_Task description:_
The records below are to be reproduced exactly, with the pictures left out.

_Stored dataset items:_
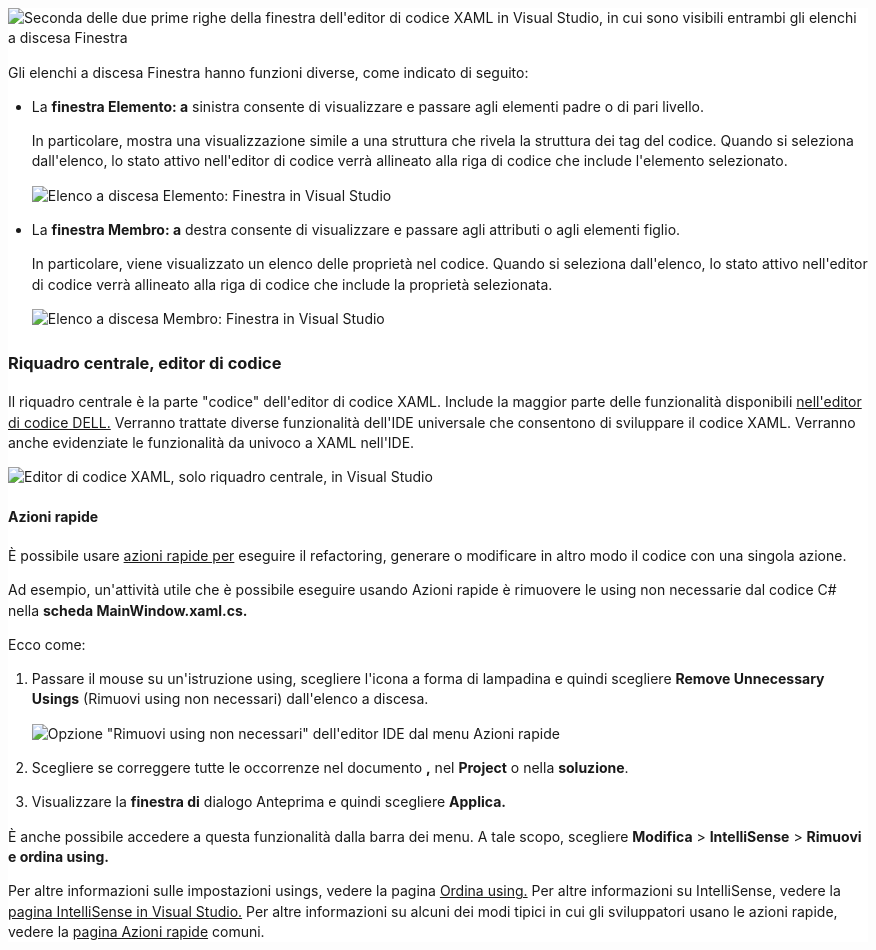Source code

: ![Seconda delle due prime righe della finestra dell'editor di codice XAML in Visual Studio, in cui sono visibili entrambi gli elenchi a discesa Finestra](media/xaml-code-editor-top-row-windows.png "Screenshot della seconda delle due prime righe della finestra dell'editor di codice XAML in Visual Studio 2019, in cui sono visibili entrambi gli elenchi a discesa Finestra")

Gli elenchi a discesa Finestra hanno funzioni diverse, come indicato di seguito:

- La **finestra Elemento: a** sinistra consente di visualizzare e passare agli elementi padre o di pari livello.

  In particolare, mostra una visualizzazione simile a una struttura che rivela la struttura dei tag del codice. Quando si seleziona dall'elenco, lo stato attivo nell'editor di codice verrà allineato alla riga di codice che include l'elemento selezionato.

    ![Elenco a discesa Elemento: Finestra in Visual Studio](media/xaml-element-window-dropdown.png "Screenshot dell'elenco a discesa Elemento: Finestra in Visual Studio 2019")

- La **finestra Membro: a** destra consente di visualizzare e passare agli attributi o agli elementi figlio.

    In particolare, viene visualizzato un elenco delle proprietà nel codice. Quando si seleziona dall'elenco, lo stato attivo nell'editor di codice verrà allineato alla riga di codice che include la proprietà selezionata.

    ![Elenco a discesa Membro: Finestra in Visual Studio](media/xaml-member-window-dropdown.png "Screenshot dell'elenco a discesa Membro: Finestra in Visual Studio 2019")

### <a name="middle-pane-code-editor"></a>Riquadro centrale, editor di codice

Il riquadro centrale è la parte "codice" dell'editor di codice XAML. Include la maggior parte delle funzionalità disponibili [nell'editor di codice DELL.](../get-started/tutorial-editor.md) Verranno trattate diverse funzionalità dell'IDE universale che consentono di sviluppare il codice XAML. Verranno anche evidenziate le funzionalità da univoco a XAML nell'IDE.

![Editor di codice XAML, solo riquadro centrale, in Visual Studio](media/xaml-code-editor-middle.png "Screenshot dell'editor di codice XAML, solo riquadro centrale, in Visual Studio 2019")

#### <a name="quick-actions"></a>Azioni rapide

È possibile usare [azioni rapide per](../ide/quick-actions.md) eseguire il refactoring, generare o modificare in altro modo il codice con una singola azione.

Ad esempio, un'attività utile che è possibile  eseguire usando Azioni rapide è rimuovere le using non necessarie dal codice C# nella **scheda MainWindow.xaml.cs.**

Ecco come:

1. Passare il mouse su un'istruzione using, scegliere l'icona a forma di lampadina e quindi scegliere **Remove Unnecessary Usings** (Rimuovi using non necessari) dall'elenco a discesa.

    ![Opzione "Rimuovi using non necessari" dell'editor IDE dal menu Azioni rapide](media/xaml-code-editor-remove-usings.png "Screenshot dell'opzione Rimuovi using non necessari dell'editor IDE dal menu Azioni rapide")

1. Scegliere se correggere tutte le occorrenze nel documento **,** nel **Project** o nella **soluzione**.
1. Visualizzare la **finestra di** dialogo Anteprima e quindi scegliere **Applica.**

È anche possibile accedere a questa funzionalità dalla barra dei menu. A tale scopo, scegliere **Modifica**  >  **IntelliSense**  >  **Rimuovi e ordina using.**

Per altre informazioni sulle impostazioni usings, vedere la pagina [Ordina using.](../ide/reference/sort-usings.md) Per altre informazioni su IntelliSense, vedere la [pagina IntelliSense in Visual Studio.](../ide/using-intellisense.md) Per altre informazioni su alcuni dei modi tipici in cui gli sviluppatori usano le azioni rapide, vedere la [pagina Azioni rapide](../ide/common-quick-actions.md) comuni.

_Response for this exercise:_
Source code

: ![Seconda delle due prime righe della finestra dell'editor di codice XAML in Visual Studio, in cui sono visibili entrambi gli elenchi a discesa Finestra](media/xaml-code-editor-top-row-windows.png "Screenshot della seconda delle due prime righe della finestra dell'editor di codice XAML in Visual Studio 2019, in cui sono visibili entrambi gli elenchi a discesa Finestra")

Gli elenchi a discesa Finestra hanno funzioni diverse, come indicato di seguito:

- La **finestra Elemento: a** sinistra consente di visualizzare e passare agli elementi padre o di pari livello.

  In particolare, mostra una visualizzazione simile a una struttura che rivela la struttura dei tag del codice. Quando si seleziona dall'elenco, lo stato attivo nell'editor di codice verrà allineato alla riga di codice che include l'elemento selezionato.

    ![Elenco a discesa Elemento: Finestra in Visual Studio](media/xaml-element-window-dropdown.png "Screenshot dell'elenco a discesa Elemento: Finestra in Visual Studio 2019")

- La **finestra Membro: a** destra consente di visualizzare e passare agli attributi o agli elementi figlio.

    In particolare, viene visualizzato un elenco delle proprietà nel codice. Quando si seleziona dall'elenco, lo stato attivo nell'editor di codice verrà allineato alla riga di codice che include la proprietà selezionata.

    ![Elenco a discesa Membro: Finestra in Visual Studio](media/xaml-member-window-dropdown.png "Screenshot dell'elenco a discesa Membro: Finestra in Visual Studio 2019")

### <a name="middle-pane-code-editor"></a>Riquadro centrale, editor di codice

Il riquadro centrale è la parte "codice" dell'editor di codice XAML. Include la maggior parte delle funzionalità disponibili [nell'editor di codice DELL.](../get-started/tutorial-editor.md) Verranno trattate diverse funzionalità dell'IDE universale che consentono di sviluppare il codice XAML. Verranno anche evidenziate le funzionalità da univoco a XAML nell'IDE.

![Editor di codice XAML, solo riquadro centrale, in Visual Studio](media/xaml-code-editor-middle.png "Screenshot dell'editor di codice XAML, solo riquadro centrale, in Visual Studio 2019")

#### <a name="quick-actions"></a>Azioni rapide

È possibile usare [azioni rapide per](../ide/quick-actions.md) eseguire il refactoring, generare o modificare in altro modo il codice con una singola azione.

Ad esempio, un'attività utile che è possibile  eseguire usando Azioni rapide è rimuovere le using non necessarie dal codice C# nella **scheda MainWindow.xaml.cs.**

Ecco come:

1. Passare il mouse su un'istruzione using, scegliere l'icona a forma di lampadina e quindi scegliere **Remove Unnecessary Usings** (Rimuovi using non necessari) dall'elenco a discesa.

    ![Opzione "Rimuovi using non necessari" dell'editor IDE dal menu Azioni rapide](media/xaml-code-editor-remove-usings.png "Screenshot dell'opzione Rimuovi using non necessari dell'editor IDE dal menu Azioni rapide")

1. Scegliere se correggere tutte le occorrenze nel documento **,** nel **Project** o nella **soluzione**.
1. Visualizzare la **finestra di** dialogo Anteprima e quindi scegliere **Applica.**

È anche possibile accedere a questa funzionalità dalla barra dei menu. A tale scopo, scegliere **Modifica**  >  **IntelliSense**  >  **Rimuovi e ordina using.**

Per altre informazioni sulle impostazioni usings, vedere la pagina [Ordina using.](../ide/reference/sort-usings.md) Per altre informazioni su IntelliSense, vedere la [pagina IntelliSense in Visual Studio.](../ide/using-intellisense.md) Per altre informazioni su alcuni dei modi tipici in cui gli sviluppatori usano le azioni rapide, vedere la [pagina Azioni rapide](../ide/common-quick-actions.md) comuni.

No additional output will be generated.